The printed docket and public hearing notice laid the ground rules for how the afternoon would unfold, setting up a courtroom-style back-and-forth where residents, bar owners, and their attorneys could present evidence, testimony, and rebuttals, according to the Baltimore City Liquor Board docket.

Neighbors unload noise, crowds and safety fears

Fells Point residents told commissioners they had gathered dozens of signatures to push the board to block renewed licenses for the Thames Street properties. Their main beef: the courtyard between the Waterfront Hotel and The Undefeated has “become a courtyard for drinking,” a kind of outdoor annex to the bar scene that pumps music into nearby homes well into the night.

Across the harbor, Federal Hill community leaders zeroed in on Mug Shots. They urged the board to force the bar to measure its pours and end the practice of staff pouring alcohol directly into customers’ mouths. One neighborhood safety chair pointed a finger at the bar for overserving an intoxicated juvenile who later left and was involved in a fatal shooting elsewhere in the district in November 2025.

Neighbors also pointed to a trail of 311 complaints and video clips they said showed the pattern of problems surrounding the businesses, according to The Baltimore Banner.

El Bar’s rap sheet fuels Pigtown pushback

In Pigtown, El Bar’s record gave residents extra ammunition. City enforcement files list multiple fines in the past year tied to sanitation and safety issues, restroom and health violations, and operating outside permitted hours. The owner told the board that the bar had temporarily closed and changed management in an effort to clean up its act.

Those violations, spelled out in the city’s paperwork, were central to neighbors’ argument that the Carroll Street spot had become a public-health concern and not just a noisy nuisance. The enforcement log lists several dispositions and fines tied to the address, according to the Baltimore City Liquor Board violation report.

Bar owners and attorneys push back

Attorneys for the businesses came prepared to counter the neighborhood narrative.

Atlas Restaurant Group’s lawyer argued that past citations at its Thames Street locations had already been addressed and that many 311 complaints targeting The Undefeated were unfounded. The attorney warned commissioners that residents were trying to “weaponize” earlier agreements the company had made with the community.

Mug Shots’ attorney told the board that the Federal Hill bar has stepped up, adding bathroom security staff, attending neighborhood meetings, and contributing money toward private security patrols. El Bar’s attorney pointed to changes in hours, a management overhaul, and a relatively small share of police calls that actually required service, arguing that the bar was working in good faith to turn things around.

In the end, the commissioners chose not to block the license renewals, telling the room that they had to weigh the severe economic damage that a denial could inflict on small businesses, according to The Baltimore Banner.

How the renewal fight works, and why this is not over

Under the Board’s rules, residents can file formal protests that trigger public hearings like Thursday’s, where licenses up for annual renewal are put under the microscope.

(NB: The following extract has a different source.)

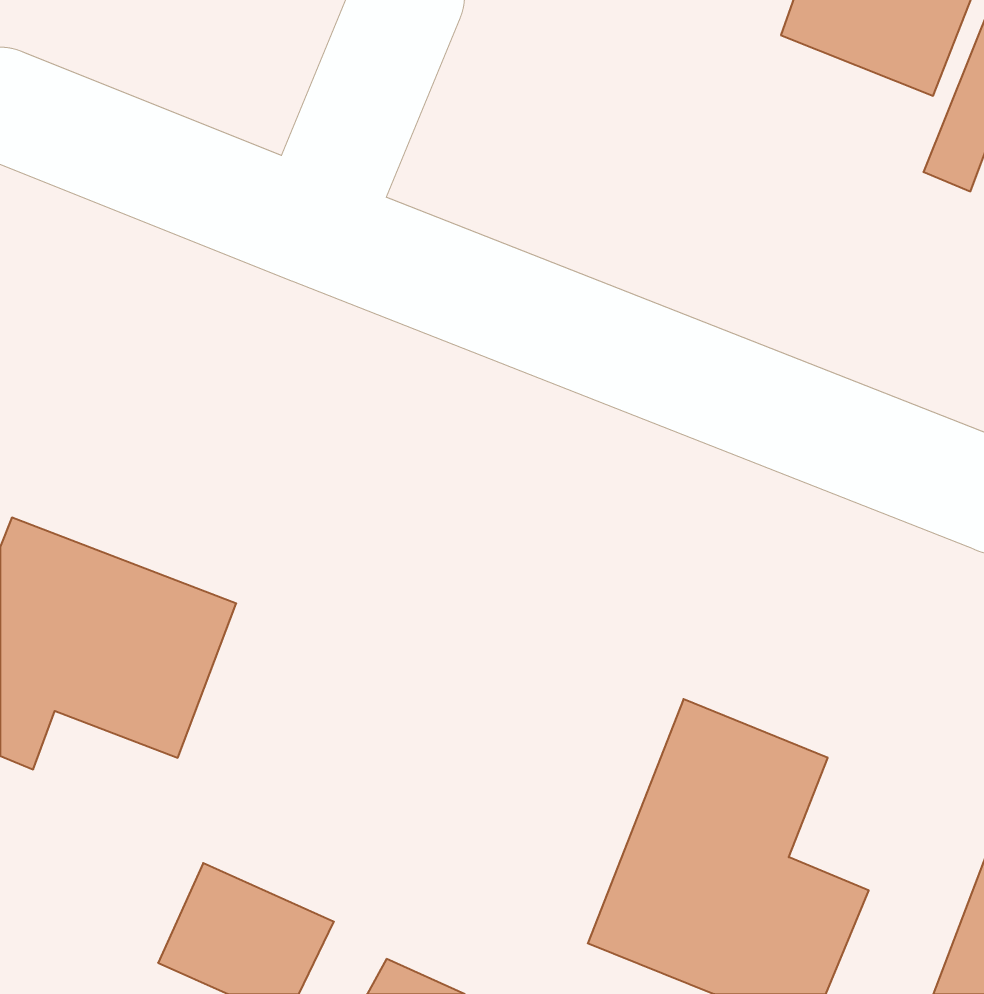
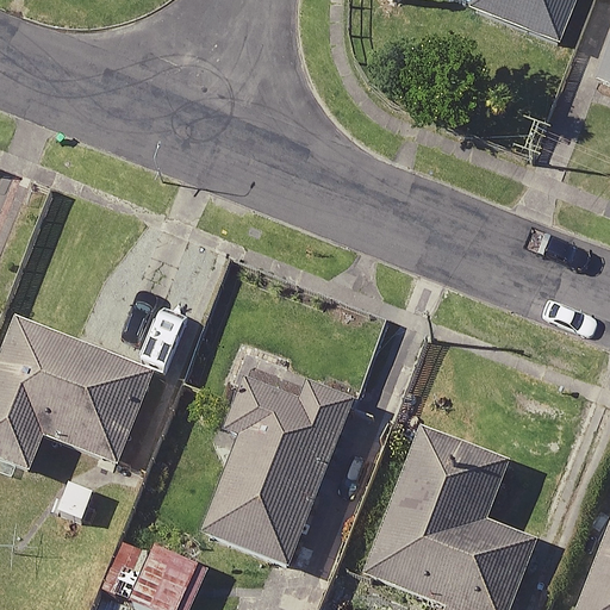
building: none -> [155,360,351,566]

Inspectors can follow up with fines, suspensions, or other disciplinary actions if they find violations, and renewals for each license year must be processed by May 1, according to the Liquor License Board’s guidance.

The board’s materials steer residents to 311 and a police tip line to report suspected illegal bar activity, a system that has become part of the standard playbook for frustrated neighbors. Those hearings and complaint channels have been at the center of previous battles between Atlas and Fells Point residents, as noted by Baltimore Brew and the Liquor Board’s own documents.

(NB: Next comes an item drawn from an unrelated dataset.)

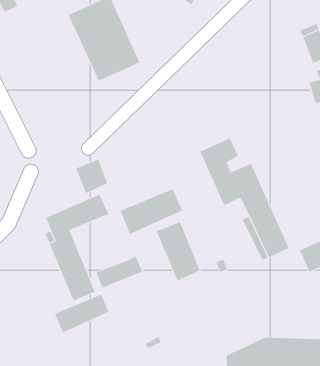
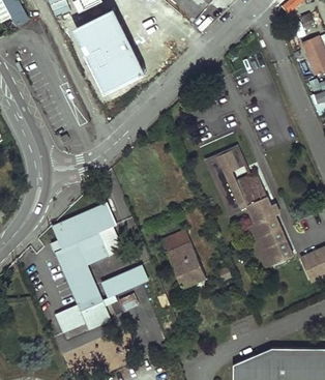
building: [75,159,108,194] -> [78,229,110,263]
building: [120,189,183,235] -> none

Thursday’s hearing did not settle much beyond the immediate fate of the licenses. Residents left saying they will keep pressing for tougher enforcement and stronger voluntary agreements, while the bar owners insisted they will continue serving the city and policing their operations. For now, the licenses stay in place, and everyone in the room seemed to understand one thing: if neighbors keep filing complaints or new incidents pop up, this fight is likely to be back on the docket.